Monday, May 6, 2013
The emotions of Infertility and IVF
I have had the pleasure of not thinking of infertility, other than the fact that I am infertile, for the last few months as my AF has been stopped from some endo sufferers wonder drug. It's been lovely. But, I've noticed that as this IVF creeps closer, the emotions are a mess. For some reason, there have been a lot of babies born to ladies that I know lately. Many have already been complaining on FB. Are they allowed? Sure. But, that doesn't mean it isn't painful as hell to see people complaining about something that came so easily for them and not realizing how lucky they are to be able to stare into a precious baby's eyes at 2am. Then, there is my family, the hubs and the son. They are always busy together doing boy things; hiking, fishing, other boy stuff. Consequently, I get left behind. Sometimes, they ask me along, but often, they're gone before I get home from work. Like today. They're fishing. I rushed home because I thought I could tag along. But, they were gone before I got here. The silence left behind is painful. My entire life, I imagined myself having a HUGE amount of kids. I wanted to be that woman on FB complaining about the horrors of motherhood. I always thought that the hubs and Ayden would leave and I'd have a herd of kids to take care of and be so tired and look a hot mess when they returned, then start complaining about how tired I was all the time. Mostly, I'm so angry at myself for being infertile right now. To even look at little kids and babies is very painful right now.
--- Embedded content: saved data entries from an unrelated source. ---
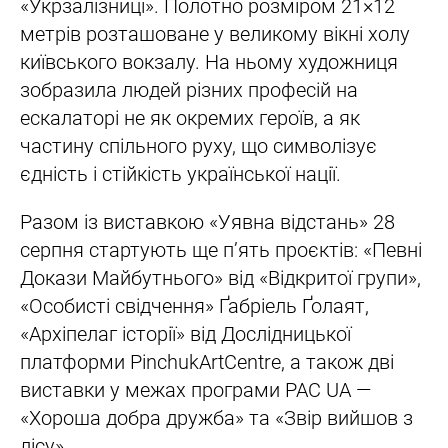
«Укрзалізниці». Полотно розміром 21×12
метрів розташоване у великому вікні холу
київського вокзалу. На ньому художниця
зобразила людей різних професій на
ескалаторі не як окремих героїв, а як
частину спільного руху, що символізує
єдність і стійкість української нації.
Разом із виставкою «Уявна відстань» 28
серпня стартують ще п’ять проєктів: «Певні
Докази Майбутнього» від «Відкритої групи»,
«Особисті свідчення» Ґабріель Ґолаят,
«Архіпелаг історії» від Дослідницької
платформи PinchukArtCentre, а також дві
виставки у межах програми PAC UA —
«Хороша добра дружба» та «Звір вийшов з
лісу».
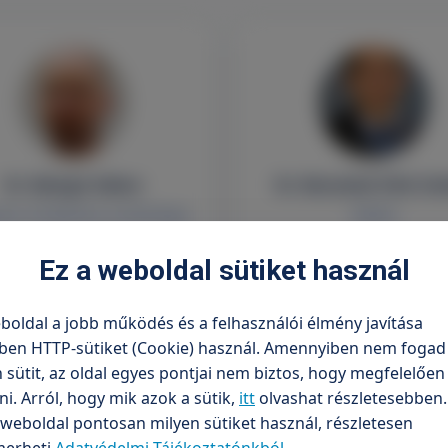
Dr. Balogh Gábor
Dr. Benedek-Tóth Zol
zet, érsebészet, proktológia
Sebész
Ez a weboldal sütiket használ
boldal a jobb működés és a felhasználói élmény javítása
ben HTTP-sütiket (Cookie) használ. Amennyiben nem fogad 
sütit, az oldal egyes pontjai nem biztos, hogy megfelelőe
. Arról, hogy mik azok a sütik,
itt
olvashat részletesebben.
weboldal pontosan milyen sütiket használ, részletesen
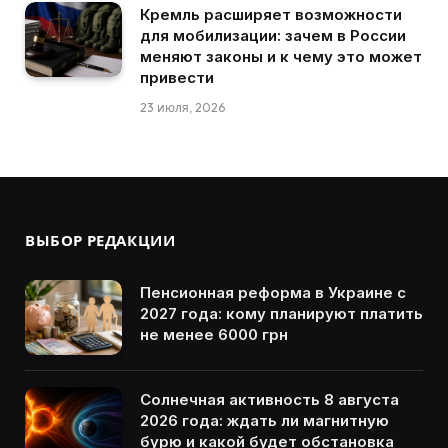
Кремль расширяет возможности
для мобилизации: зачем в России
меняют законы и к чему это может
привести
23 июля, 2026
ВЫБОР РЕДАКЦИИ
Пенсионная реформа в Украине с
2027 года: кому планируют платить
не менее 6000 грн
Солнечная активность 8 августа
2026 года: ждать ли магнитную
бурю и какой будет обстановка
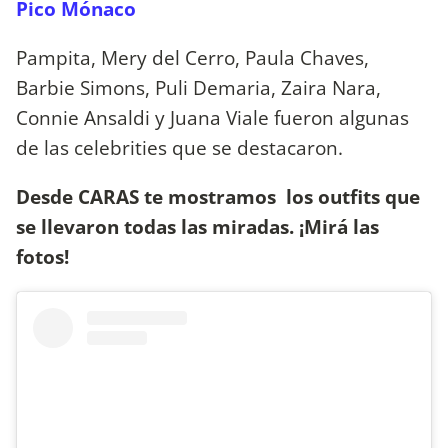
Pico Mónaco
Pampita, Mery del Cerro, Paula Chaves,
Barbie Simons, Puli Demaria, Zaira Nara,
Connie Ansaldi y Juana Viale fueron algunas
de las celebrities que se destacaron.
Desde CARAS te mostramos los outfits que
se llevaron todas las miradas.
¡Mirá las
fotos!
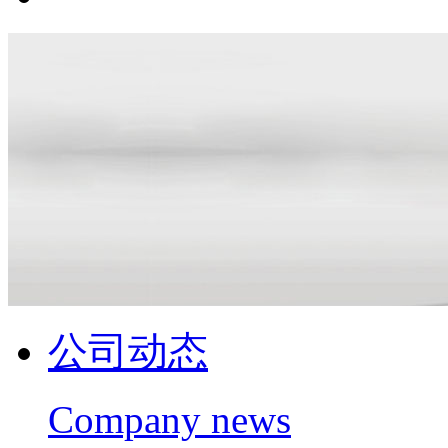
公司动态
Company news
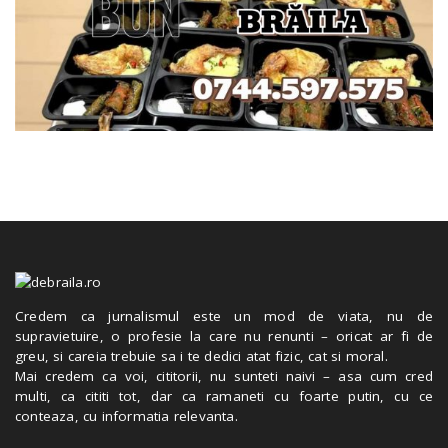
Credem ca jurnalismul este un mod de viata, nu de
supravietuire, o profesie la care nu renunti – oricat ar fi de
greu, si careia trebuie sa i te dedici atat fizic, cat si moral.
Mai credem ca voi, cititorii, nu sunteti naivi – asa cum cred
multi, ca cititi tot, dar ca ramaneti cu foarte putin, cu ce
conteaza, cu informatia relevanta.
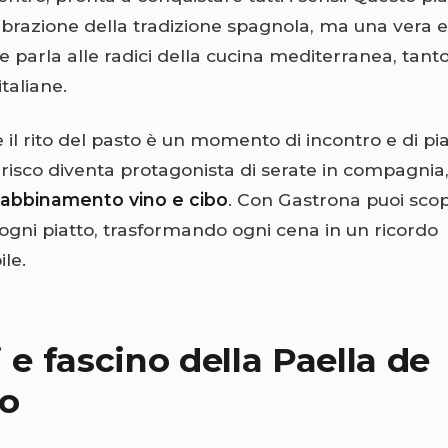
ebrazione della tradizione spagnola, ma una vera 
e parla alle radici della cucina mediterranea, tan
italiane.
ve il rito del pasto è un momento di incontro e di pia
risco diventa protagonista di serate in compagnia,
abbinamento vino e cibo
. Con Gastrona puoi scopr
 ogni piatto, trasformando ogni cena in un ricordo
le.
 e fascino della Paella de
co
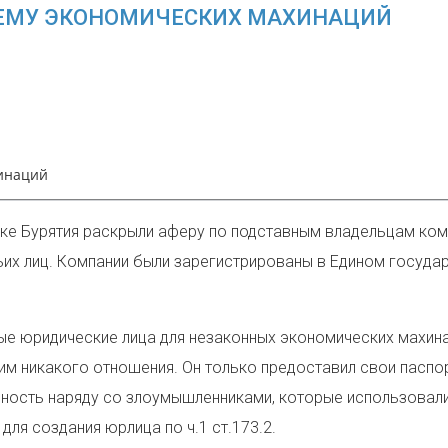
ХЕМУ ЭКОНОМИЧЕСКИХ МАХИНАЦИЙ
хинаций
ке Бурятия раскрыли аферу по подставным владельцам комм
тьих лиц. Компании были зарегистрированы в Едином госуда
е юридические лица для незаконных экономических махина
им никакого отношения. Он только предоставил свои паспо
нность наряду со
злоумышленниками, которые использовал
ля создания юрлица по ч.1 ст.173.2.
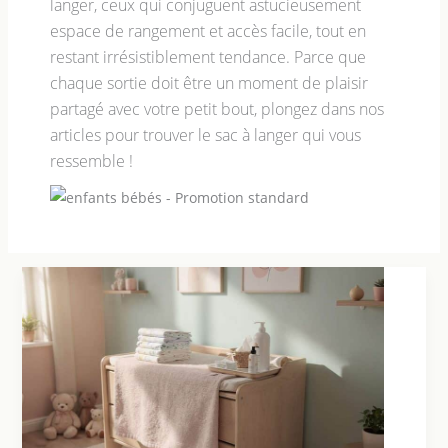
langer, ceux qui conjuguent astucieusement
espace de rangement et accès facile, tout en
restant irrésistiblement tendance. Parce que
chaque sortie doit être un moment de plaisir
partagé avec votre petit bout, plongez dans nos
articles pour trouver le sac à langer qui vous
ressemble !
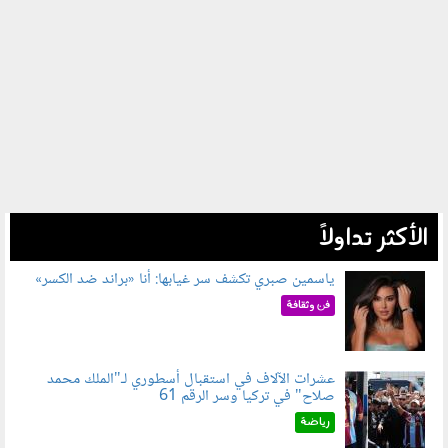
الأكثر تداولاً
ياسمين صبري تكشف سر غيابها: أنا «براند ضد الكسر»
050802.jpg
فن وثقافة
عشرات الآلاف في استقبال أسطوري لـ"الملك محمد
صلاح" في تركيا وسر الرقم 61
050803.jpg
رياضة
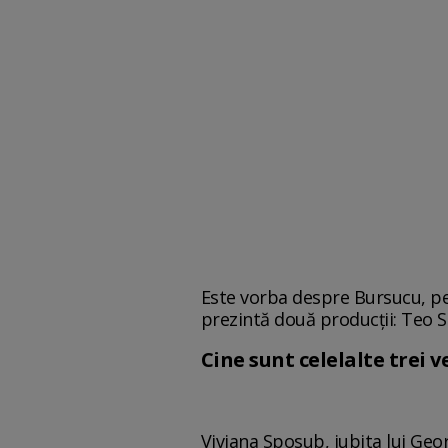
Este vorba despre Bursucu, pe 
prezintă două producţii: Teo 
Cine sunt celelalte trei 
Viviana Sposub, iubita lui Geor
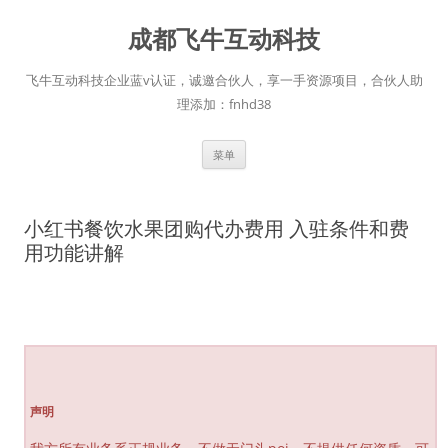
跳
至
成都飞牛互动科技
正
文
飞牛互动科技企业蓝v认证，诚邀合伙人，享一手资源项目，合伙人助
理添加：fnhd38
菜单
小红书餐饮水果团购代办费用 入驻条件和费
用功能讲解
声明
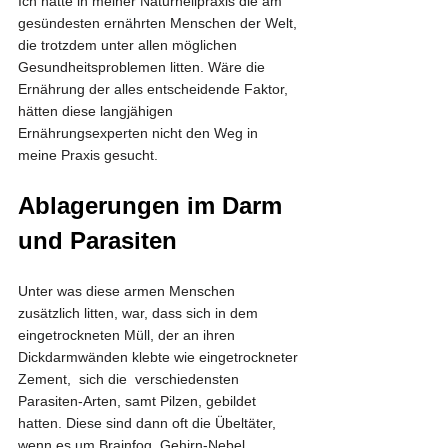
Ich hatte in meiner Naturheilpraxis die am 
gesündesten ernährten Menschen der Welt, 
die trotzdem unter allen möglichen 
Gesundheitsproblemen litten. Wäre die 
Ernährung der alles entscheidende Faktor, 
hätten diese langjähigen 
Ernährungsexperten nicht den Weg in 
meine Praxis gesucht.
Ablagerungen im Darm 
und Parasiten
Unter was diese armen Menschen 
zusätzlich litten, war, dass sich in dem 
eingetrockneten Müll, der an ihren 
Dickdarmwänden klebte wie eingetrockneter 
Zement,  sich die  verschiedensten 
Parasiten-Arten, samt Pilzen, gebildet 
hatten. Diese sind dann oft die Übeltäter, 
wenn es um Brainfog, Gehirn-Nebel, 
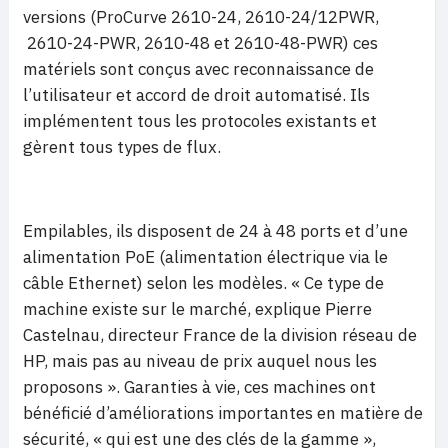
versions (ProCurve 2610-24, 2610-24/12PWR,
2610-24-PWR, 2610-48 et 2610-48-PWR) ces
matériels sont conçus avec reconnaissance de
l’utilisateur et accord de droit automatisé. Ils
implémentent tous les protocoles existants et
gèrent tous types de flux.
Empilables, ils disposent de 24 à 48 ports et d’une
alimentation PoE (alimentation électrique via le
câble Ethernet) selon les modèles. « Ce type de
machine existe sur le marché, explique Pierre
Castelnau, directeur France de la division réseau de
HP, mais pas au niveau de prix auquel nous les
proposons ». Garanties à vie, ces machines ont
bénéficié d’améliorations importantes en matière de
sécurité, « qui est une des clés de la gamme »,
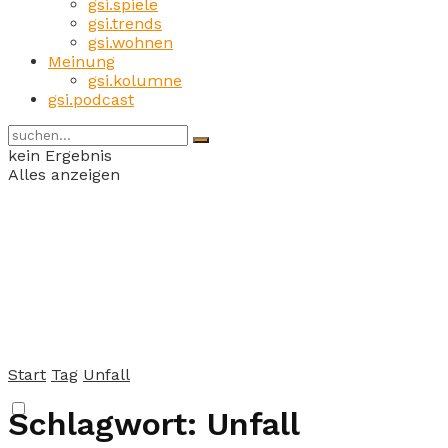
gsi.spiele
gsi.trends
gsi.wohnen
Meinung
gsi.kolumne
gsi.podcast
kein Ergebnis
Alles anzeigen
Start
Tag
Unfall
Schlagwort:
Unfall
I'm not sure why. My theory is that if the IVF doesn't work, I'm forced to give up this amazing dream that I've built up in my head. What a painful idea. Words don't even begin to describe how painful that would be. Odds are in our favor that IVF will work. I pray like a crazy lady multiple times a day that it will work. I pray that our pinching pennies for the last few months wasn't for nothing. Mostly, I pray that I can somehow get over this ugly jealousy that has been creeping back up. I think I'm just overly jealous that other people have what I have wanted since I was a little girl. I think now that the end of the infertility journey is crazy close, I'm huge amounts of scared. I put on my happy face all day and all night for my family. But, truth be told, I'm terrified that this silence that I'm sitting in right now will be my future. I so hope I'm wrong.